┌─ Data records
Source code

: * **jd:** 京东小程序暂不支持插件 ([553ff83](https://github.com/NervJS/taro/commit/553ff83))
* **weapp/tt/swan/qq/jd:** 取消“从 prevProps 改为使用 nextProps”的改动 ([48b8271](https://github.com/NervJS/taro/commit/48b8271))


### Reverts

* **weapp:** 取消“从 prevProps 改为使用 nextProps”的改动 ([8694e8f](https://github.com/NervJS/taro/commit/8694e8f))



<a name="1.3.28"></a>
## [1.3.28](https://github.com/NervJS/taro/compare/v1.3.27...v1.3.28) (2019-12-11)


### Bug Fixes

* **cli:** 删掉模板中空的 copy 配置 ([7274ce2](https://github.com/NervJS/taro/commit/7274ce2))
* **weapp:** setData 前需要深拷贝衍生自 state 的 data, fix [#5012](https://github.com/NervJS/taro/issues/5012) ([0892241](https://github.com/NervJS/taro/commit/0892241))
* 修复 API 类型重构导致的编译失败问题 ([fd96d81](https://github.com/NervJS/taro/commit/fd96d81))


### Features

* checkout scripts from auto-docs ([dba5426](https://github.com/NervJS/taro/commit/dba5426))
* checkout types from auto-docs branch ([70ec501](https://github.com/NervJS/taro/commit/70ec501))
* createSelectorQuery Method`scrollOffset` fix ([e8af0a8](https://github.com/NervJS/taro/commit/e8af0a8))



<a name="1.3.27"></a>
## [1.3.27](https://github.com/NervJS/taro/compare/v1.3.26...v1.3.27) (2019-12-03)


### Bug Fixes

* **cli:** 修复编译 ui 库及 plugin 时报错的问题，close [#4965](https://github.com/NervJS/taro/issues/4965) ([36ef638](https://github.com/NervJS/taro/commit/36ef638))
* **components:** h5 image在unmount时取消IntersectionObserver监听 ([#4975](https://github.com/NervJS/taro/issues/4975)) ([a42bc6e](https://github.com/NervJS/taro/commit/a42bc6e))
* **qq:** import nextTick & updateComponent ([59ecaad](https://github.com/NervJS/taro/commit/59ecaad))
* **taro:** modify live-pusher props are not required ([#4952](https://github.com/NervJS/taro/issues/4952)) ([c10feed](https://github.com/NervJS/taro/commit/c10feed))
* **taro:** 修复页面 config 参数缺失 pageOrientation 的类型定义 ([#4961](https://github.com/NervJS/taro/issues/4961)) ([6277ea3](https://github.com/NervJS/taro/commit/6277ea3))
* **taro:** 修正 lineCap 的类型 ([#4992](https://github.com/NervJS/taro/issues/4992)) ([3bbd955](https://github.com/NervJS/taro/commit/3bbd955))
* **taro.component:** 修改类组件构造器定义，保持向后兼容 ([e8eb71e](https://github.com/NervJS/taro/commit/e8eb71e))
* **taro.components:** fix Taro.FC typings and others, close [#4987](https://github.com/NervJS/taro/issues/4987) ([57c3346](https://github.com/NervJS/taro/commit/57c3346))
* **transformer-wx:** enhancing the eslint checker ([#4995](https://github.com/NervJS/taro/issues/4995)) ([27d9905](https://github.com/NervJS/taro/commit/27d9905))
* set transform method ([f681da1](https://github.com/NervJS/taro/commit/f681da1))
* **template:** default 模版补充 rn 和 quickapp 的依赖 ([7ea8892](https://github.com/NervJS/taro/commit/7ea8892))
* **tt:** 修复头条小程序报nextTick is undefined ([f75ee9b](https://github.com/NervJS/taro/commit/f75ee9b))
└─
_What to work on_: Each line from the material above that mentions the word "auto" needs to be copied.

_Solution to this task_:
* checkout scripts from auto-docs ([dba5426](https://github.com/NervJS/taro/commit/dba5426))
* checkout types from auto-docs branch ([70ec501](https://github.com/NervJS/taro/commit/70ec501))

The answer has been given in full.